I love that the disciples are instructed to be “wise as serpents, and harmless as doves”, it reminds me of Ammon who is described as “wise, yet harmless” when King Lamoni offers him up to half of his kingdom. Here were men with incredible power given them by God, and they’re reminded to be like Christ and not use it in the wrong ways.

I keep being struck that it must have been really tiring to be Christ. He really rarely had any time to Himself, and when He tried to go off, people just followed Him. He must have been very tired. It’s instructive to me that in the times that He did have to Himself, He prayed.

I love the walking on water story, love, love love it.So many incredibly useful parallels.

Oooh, I really like this: “It is not sufficing to accept the precepts of Christ as we may adopt the doctrines of scientist, philosophers, and savants, however great the wisdom of those sages may be; for such acceptance is by mental assent or deliberate exercise of will, and has relation to the doctrine only as independent of the author.”
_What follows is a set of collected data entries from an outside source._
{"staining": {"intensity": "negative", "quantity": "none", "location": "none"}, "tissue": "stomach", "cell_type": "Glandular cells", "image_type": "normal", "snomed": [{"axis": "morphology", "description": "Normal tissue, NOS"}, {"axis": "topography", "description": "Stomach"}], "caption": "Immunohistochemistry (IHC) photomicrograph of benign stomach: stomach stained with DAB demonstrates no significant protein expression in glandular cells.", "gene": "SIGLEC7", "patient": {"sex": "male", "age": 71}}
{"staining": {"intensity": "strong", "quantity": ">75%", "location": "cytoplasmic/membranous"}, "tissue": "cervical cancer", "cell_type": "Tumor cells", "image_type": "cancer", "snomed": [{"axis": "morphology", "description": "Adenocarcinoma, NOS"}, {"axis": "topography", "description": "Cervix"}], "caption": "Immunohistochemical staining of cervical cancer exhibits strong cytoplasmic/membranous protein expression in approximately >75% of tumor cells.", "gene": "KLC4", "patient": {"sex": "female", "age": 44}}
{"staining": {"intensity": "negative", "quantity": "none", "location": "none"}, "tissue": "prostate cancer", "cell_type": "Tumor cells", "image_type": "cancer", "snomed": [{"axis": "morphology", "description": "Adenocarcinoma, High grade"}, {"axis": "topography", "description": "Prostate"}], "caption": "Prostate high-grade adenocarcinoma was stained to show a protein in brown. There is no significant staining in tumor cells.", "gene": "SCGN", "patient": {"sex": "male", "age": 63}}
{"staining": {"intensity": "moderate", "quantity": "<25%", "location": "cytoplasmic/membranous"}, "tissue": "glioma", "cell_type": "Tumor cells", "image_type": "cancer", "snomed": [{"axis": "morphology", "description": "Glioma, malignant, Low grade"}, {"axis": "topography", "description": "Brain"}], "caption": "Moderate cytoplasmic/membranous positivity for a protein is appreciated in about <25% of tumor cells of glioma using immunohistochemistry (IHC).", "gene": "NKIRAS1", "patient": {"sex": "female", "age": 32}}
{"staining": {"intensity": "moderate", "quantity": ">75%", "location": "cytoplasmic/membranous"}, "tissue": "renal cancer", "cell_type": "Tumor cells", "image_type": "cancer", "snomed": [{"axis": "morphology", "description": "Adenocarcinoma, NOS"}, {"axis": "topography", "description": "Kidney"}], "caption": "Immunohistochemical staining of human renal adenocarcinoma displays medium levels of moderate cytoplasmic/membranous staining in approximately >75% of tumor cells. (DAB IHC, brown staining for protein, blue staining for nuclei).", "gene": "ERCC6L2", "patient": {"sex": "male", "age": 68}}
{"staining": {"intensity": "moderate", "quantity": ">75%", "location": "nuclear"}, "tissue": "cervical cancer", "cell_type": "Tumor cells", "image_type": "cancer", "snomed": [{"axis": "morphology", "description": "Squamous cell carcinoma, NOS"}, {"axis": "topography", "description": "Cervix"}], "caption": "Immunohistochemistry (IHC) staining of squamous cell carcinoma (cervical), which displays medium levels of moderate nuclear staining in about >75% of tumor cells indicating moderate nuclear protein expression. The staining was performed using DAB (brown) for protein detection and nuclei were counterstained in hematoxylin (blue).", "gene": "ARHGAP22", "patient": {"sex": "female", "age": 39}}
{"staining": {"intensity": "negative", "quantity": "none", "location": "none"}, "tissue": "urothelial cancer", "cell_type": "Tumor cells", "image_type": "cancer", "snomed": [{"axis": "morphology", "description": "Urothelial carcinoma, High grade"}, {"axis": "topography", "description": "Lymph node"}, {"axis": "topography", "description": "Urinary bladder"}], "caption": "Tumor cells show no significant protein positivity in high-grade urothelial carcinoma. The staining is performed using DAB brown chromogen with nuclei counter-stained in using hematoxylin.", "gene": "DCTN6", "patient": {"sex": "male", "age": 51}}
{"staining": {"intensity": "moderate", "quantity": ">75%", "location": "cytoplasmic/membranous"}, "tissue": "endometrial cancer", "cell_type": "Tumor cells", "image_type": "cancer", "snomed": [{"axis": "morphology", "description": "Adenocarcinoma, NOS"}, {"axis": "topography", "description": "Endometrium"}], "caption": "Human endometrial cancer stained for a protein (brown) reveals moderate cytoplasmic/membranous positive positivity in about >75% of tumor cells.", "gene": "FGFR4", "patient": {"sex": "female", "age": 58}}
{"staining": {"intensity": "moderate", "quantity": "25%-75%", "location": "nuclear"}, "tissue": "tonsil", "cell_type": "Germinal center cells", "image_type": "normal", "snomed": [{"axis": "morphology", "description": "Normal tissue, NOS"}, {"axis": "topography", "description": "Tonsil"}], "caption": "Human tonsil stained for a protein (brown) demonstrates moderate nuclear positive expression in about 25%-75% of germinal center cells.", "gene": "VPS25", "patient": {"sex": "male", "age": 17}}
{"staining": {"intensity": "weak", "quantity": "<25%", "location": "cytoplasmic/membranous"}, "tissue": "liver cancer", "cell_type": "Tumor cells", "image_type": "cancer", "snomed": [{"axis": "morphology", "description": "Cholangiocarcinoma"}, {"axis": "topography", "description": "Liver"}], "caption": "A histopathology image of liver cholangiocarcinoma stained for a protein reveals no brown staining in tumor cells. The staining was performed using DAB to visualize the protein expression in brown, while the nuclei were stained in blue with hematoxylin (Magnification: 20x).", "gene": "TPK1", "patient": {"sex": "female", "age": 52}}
I find it interesting that it was the truth about Christ’s identity and His role in the salvation of man that caused so many to turn away from Him- not some other doctrine. We throw around the whole “wheat and chaff” analogy a lot in a really judge-y way when something happens that makes people question the prophet or some church policy, but I think this is where it truly applies. If you’re choosing to turn away from Christ, you’re in a worrisome spot. I don’t know that I’m expressing myself right, hopefully you get what I’m saying.

One thought on “Jesus the Christ Chapter 21

  1. Thanks for your thoughts Maryanne 🙂

    One of the things that stood out to me was the story of feeding the 5000 with the boy’s five loaves of bread and two small fish. Andrew asks what possible good they can do, and yet the Lord uses them to feed a multitude. I think about all of our small resources, whether money or talent or time, and think about what the Lord can do with them if we offer them to him.